Write out every line of the material below without changing it, but leave out the pictures.

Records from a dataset
Start of Block
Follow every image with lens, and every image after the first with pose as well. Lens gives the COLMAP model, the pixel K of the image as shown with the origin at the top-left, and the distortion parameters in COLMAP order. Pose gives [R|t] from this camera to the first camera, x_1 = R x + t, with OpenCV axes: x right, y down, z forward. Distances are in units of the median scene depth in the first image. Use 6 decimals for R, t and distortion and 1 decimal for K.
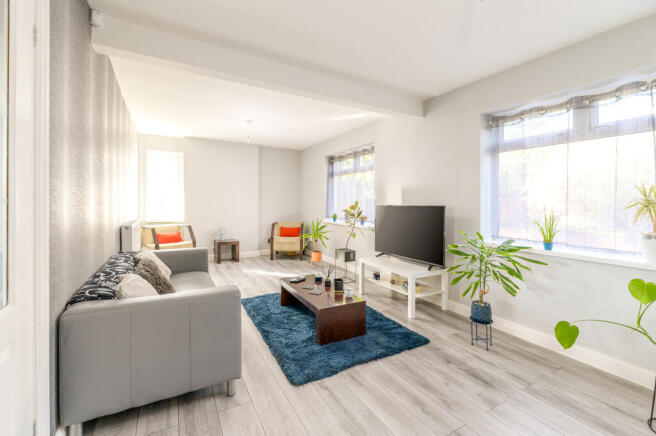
lens RADIAL K [[280.0, 0, 328.5], [0, 280.0, 202.6], [0, 0, 1]] dist [-0.002344, 0.000454]
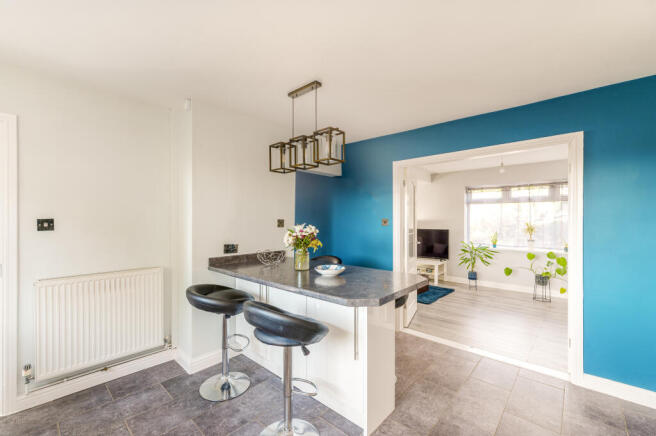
lens RADIAL K [[280.0, 0, 313.2], [0, 280.0, 218.1], [0, 0, 1]] dist [-0.002344, 0.000454]
pose [[0.955380, -0.010306, 0.295200, -1.418473], [0.009096, 0.999944, 0.005473, -0.112551], [-0.295239, -0.002543, 0.955420, -0.843030]]
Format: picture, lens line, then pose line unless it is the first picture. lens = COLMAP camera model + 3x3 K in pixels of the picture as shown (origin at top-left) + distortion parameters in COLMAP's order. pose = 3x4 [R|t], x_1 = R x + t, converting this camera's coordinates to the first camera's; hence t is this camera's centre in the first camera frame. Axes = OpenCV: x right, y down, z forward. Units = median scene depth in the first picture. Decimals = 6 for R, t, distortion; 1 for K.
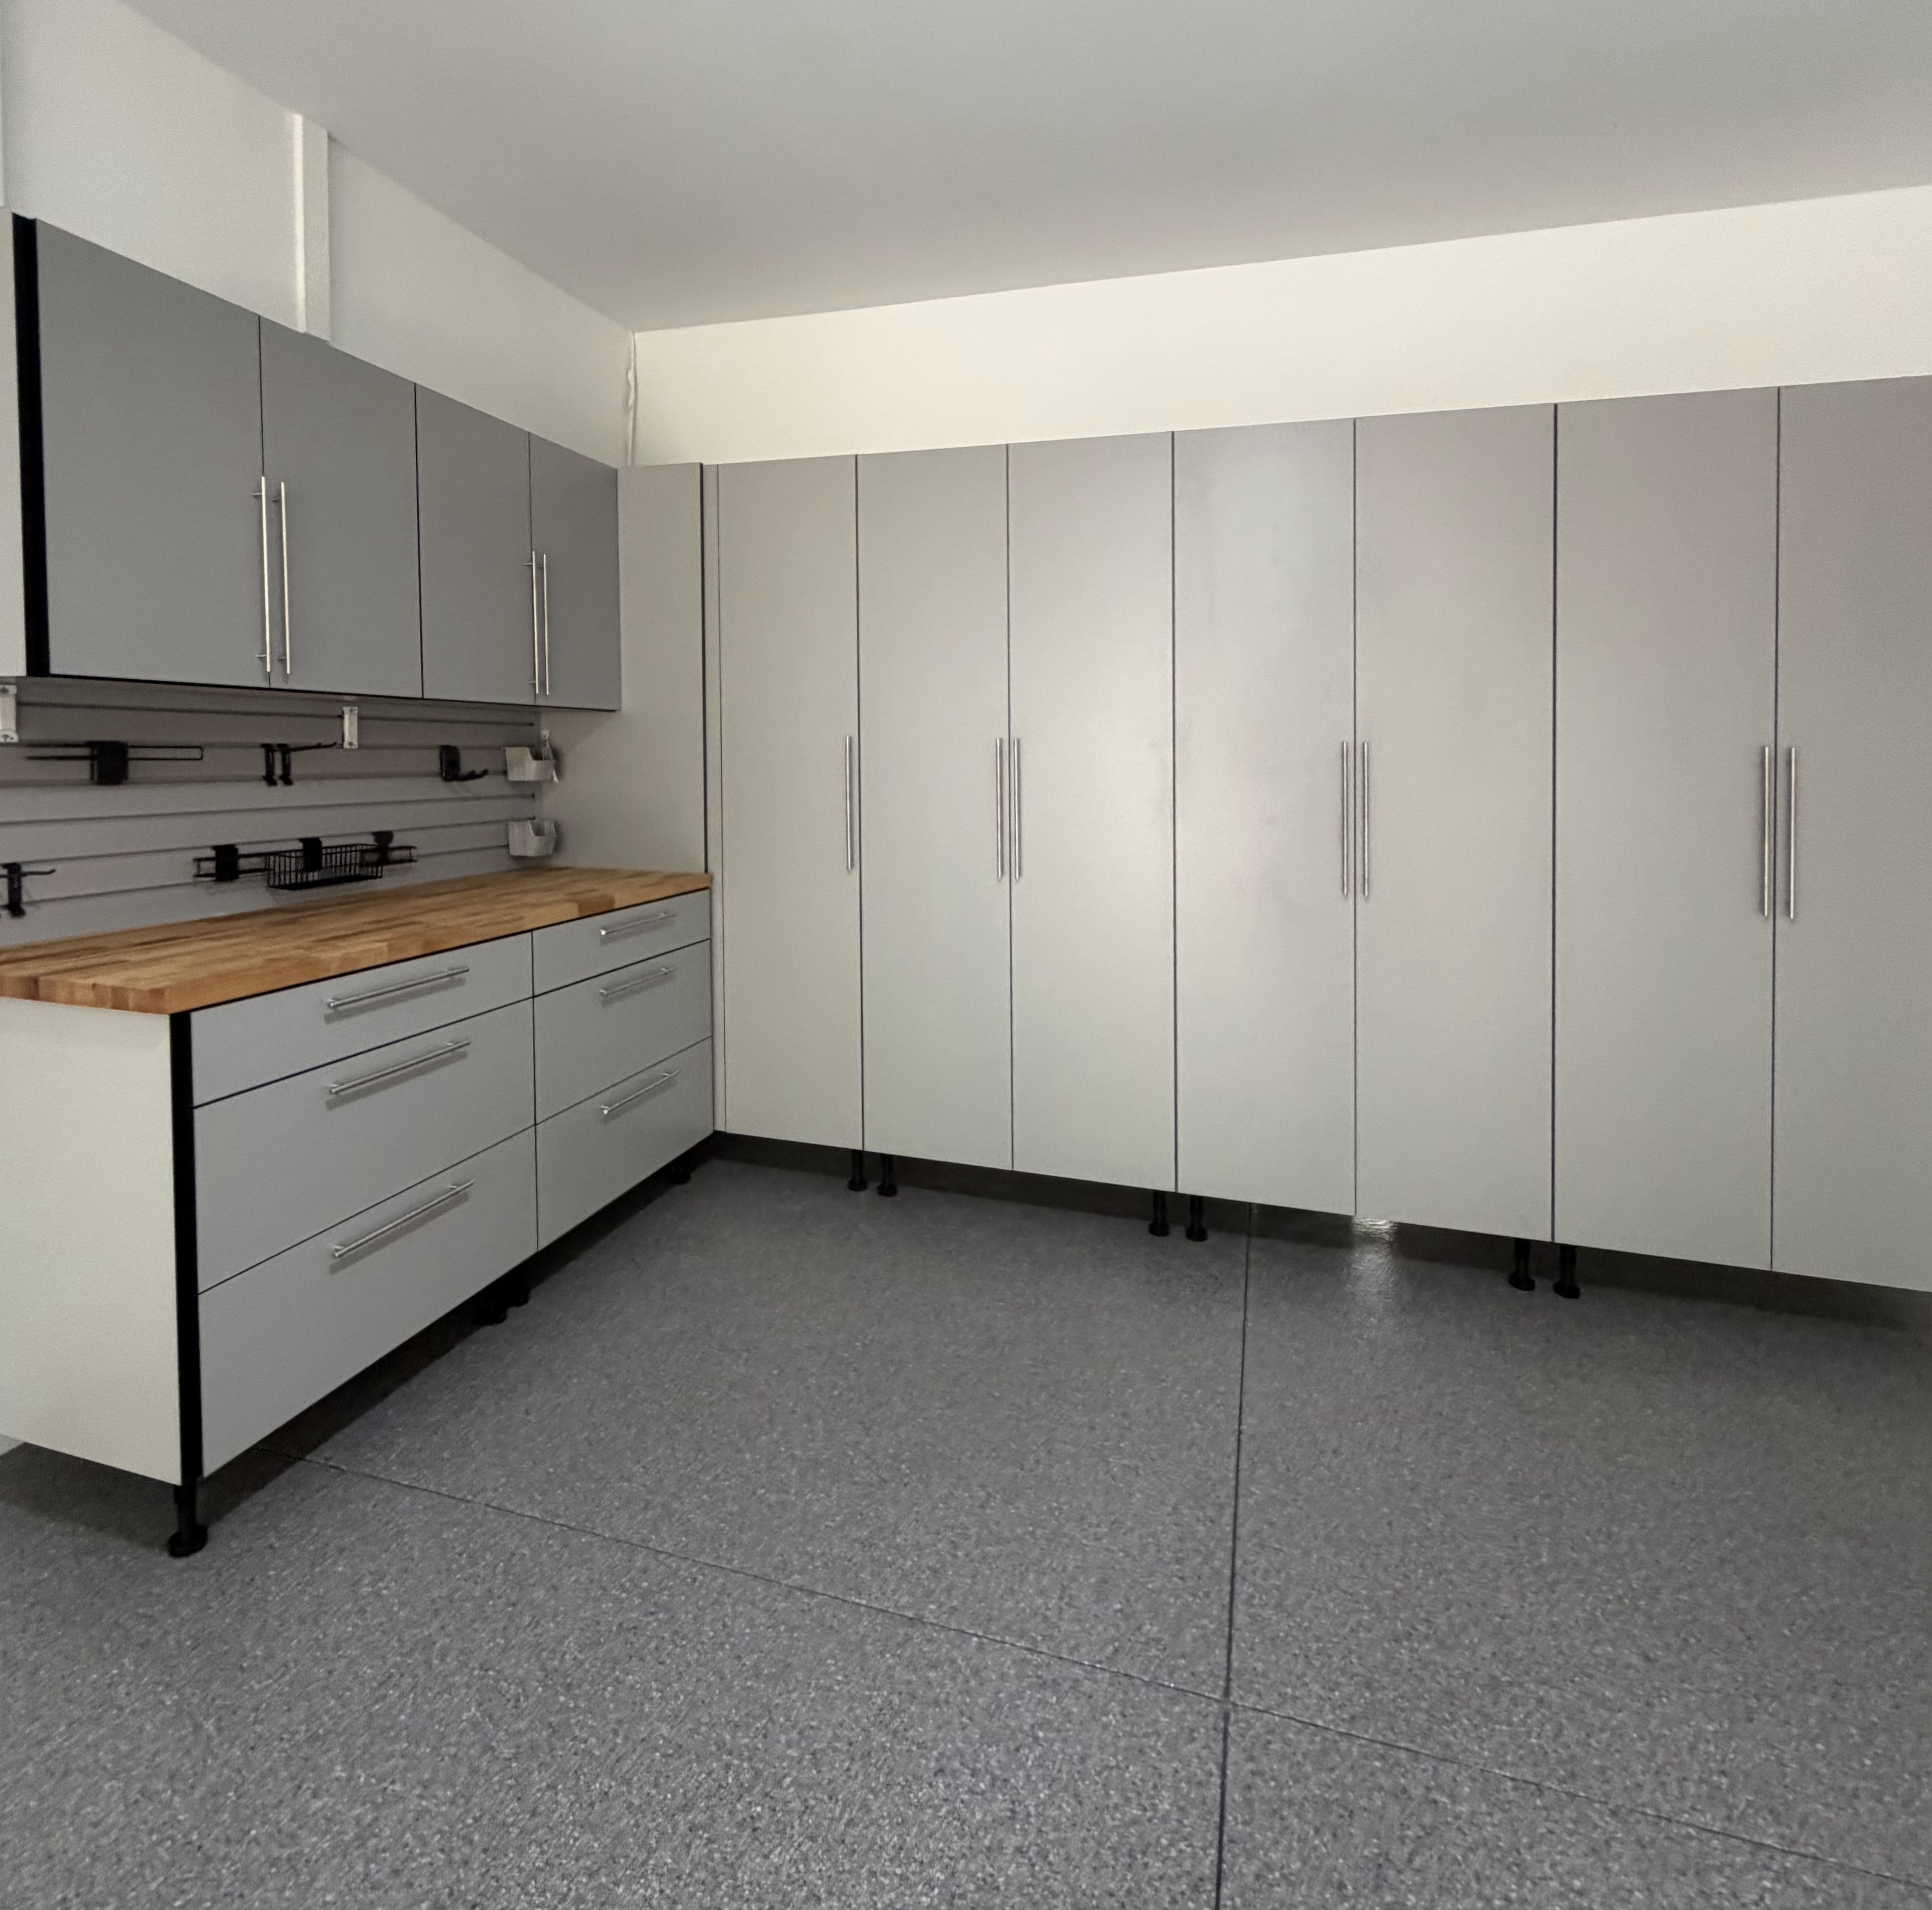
End of Block
YOUR SOLUTION
Follow every image with lens, and every image after the first with pose as well. Lens gives the COLMAP model, the pixel K of the image as shown with the origin at the top-left, and the distortion parameters in COLMAP order. Pose gives [R|t] from this camera to the first camera, x_1 = R x + t, with OpenCV axes: x right, y down, z forward. Distances are in units of the median scene depth in the first image. Use 6 decimals for R, t and distortion and 1 decimal for K.
lens RADIAL K [[280.0, 0, 328.5], [0, 280.0, 202.6], [0, 0, 1]] dist [-0.002344, 0.000454]
lens RADIAL K [[280.0, 0, 313.2], [0, 280.0, 218.1], [0, 0, 1]] dist [-0.002344, 0.000454]
pose [[0.955380, -0.010306, 0.295200, -1.418473], [0.009096, 0.999944, 0.005473, -0.112551], [-0.295239, -0.002543, 0.955420, -0.843030]]
Format: picture, lens line, then pose line unless it is the first picture. lens = COLMAP camera model + 3x3 K in pixels of the picture as shown (origin at top-left) + distortion parameters in COLMAP's order. pose = 3x4 [R|t], x_1 = R x + t, converting this camera's coordinates to the first camera's; hence t is this camera's centre in the first camera frame. Axes = OpenCV: x right, y down, z forward. Units = median scene depth in the first picture. Decimals = 6 for R, t, distortion; 1 for K.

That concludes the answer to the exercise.